When Good River Beer donated 1,000 masks to local frontline healthcare professionals this past spring, it didn’t imagine the same types of personal protective equipment would soon pollute what the brewery’s mission vows to protect: local rivers. Now, as single-use masks join the ranks of cigarette butts, plastic bottles, and Styrofoam on waterways’ least-wanted lists, the brewery is inspiring river rats to help clean up.

Community partners—like Patagonia Denver and Denver Parks and Recreation—have joined the brewery for regular river clean ups along the South Platte for the past two years, collecting 15,000 pounds of trash so far. Starting in early August, Good River Beer kicked off a trio of additional clean ups with local recreation shop Down River Equipment. The first two events—on August 2 and September 13—will have volunteers pluck trash out of two highly trafficked stretches of the South Platte: the area near the REI flagship store and beneath the Broncos Bridge. The third will take place along Golden’s Clear Creek in October.

Good River co-founder Adam Odoski, says that protecting urban rivers isn’t just a task, it’s a responsibility. “Keeping rivers clean is a responsibility and obligation that we cherish and will continue to support,” he says. “Plus, healthy rivers mean we get to continue paddling on the hidden waterways we love.”

As COVID-19 continues to affect the nation’s brewing community, Good River Beer hasn’t floated through unscathed. In May, the brewery permanently shuttered its five-month-old taproom and postponed its sponsorship of the summer’s biggest rafting festival, FIBArk, in Salida. But the closure of Good River’s Santa Fe Art District outpost doesn’t mean the beer is drying up.

Instead, the brewery’s focus is now on expanding distribution to get its ales, pilsners, and IPAs to more Western states (its currently available at over 500 retailers in Colorado and hopes to expand into Kansas and Wyoming), as well as bolstering its effort in uniting the river community around conservation.
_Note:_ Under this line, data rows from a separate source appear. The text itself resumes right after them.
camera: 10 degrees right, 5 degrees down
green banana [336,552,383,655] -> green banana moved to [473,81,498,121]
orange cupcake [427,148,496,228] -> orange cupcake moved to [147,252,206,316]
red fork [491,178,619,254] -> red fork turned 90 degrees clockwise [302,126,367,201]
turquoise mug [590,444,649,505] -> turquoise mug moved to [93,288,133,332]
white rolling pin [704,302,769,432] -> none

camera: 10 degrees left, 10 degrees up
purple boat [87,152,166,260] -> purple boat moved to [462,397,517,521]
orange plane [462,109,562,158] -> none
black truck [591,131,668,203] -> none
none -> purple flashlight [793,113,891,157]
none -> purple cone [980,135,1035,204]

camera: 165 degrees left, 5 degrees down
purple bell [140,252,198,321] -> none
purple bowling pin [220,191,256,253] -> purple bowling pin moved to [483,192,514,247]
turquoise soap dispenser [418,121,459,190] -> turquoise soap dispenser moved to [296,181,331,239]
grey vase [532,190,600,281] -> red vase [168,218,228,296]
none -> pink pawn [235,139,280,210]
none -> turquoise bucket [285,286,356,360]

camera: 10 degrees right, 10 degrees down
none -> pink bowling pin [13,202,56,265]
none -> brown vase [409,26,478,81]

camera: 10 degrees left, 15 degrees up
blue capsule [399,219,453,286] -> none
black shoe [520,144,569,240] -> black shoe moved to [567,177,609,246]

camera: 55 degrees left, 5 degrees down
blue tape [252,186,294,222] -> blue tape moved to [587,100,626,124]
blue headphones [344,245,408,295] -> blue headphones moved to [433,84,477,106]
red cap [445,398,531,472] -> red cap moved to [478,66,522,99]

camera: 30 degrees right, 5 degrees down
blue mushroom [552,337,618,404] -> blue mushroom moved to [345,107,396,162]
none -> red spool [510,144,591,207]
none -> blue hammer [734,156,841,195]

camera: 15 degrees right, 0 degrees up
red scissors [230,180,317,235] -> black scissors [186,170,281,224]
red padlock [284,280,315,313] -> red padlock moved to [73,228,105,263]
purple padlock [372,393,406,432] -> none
The beer maker continues production through a partnership with Sleeping Giant Brewing Company, and two percent of proceeds from canned beer sales directly fund local efforts through its nonprofit, 2% for Rivers, including river clean ups and other conservation projects. “Good River Beer will continue to focus on brewing great beer and using our beer as the vehicle for positive change,” Odoski says.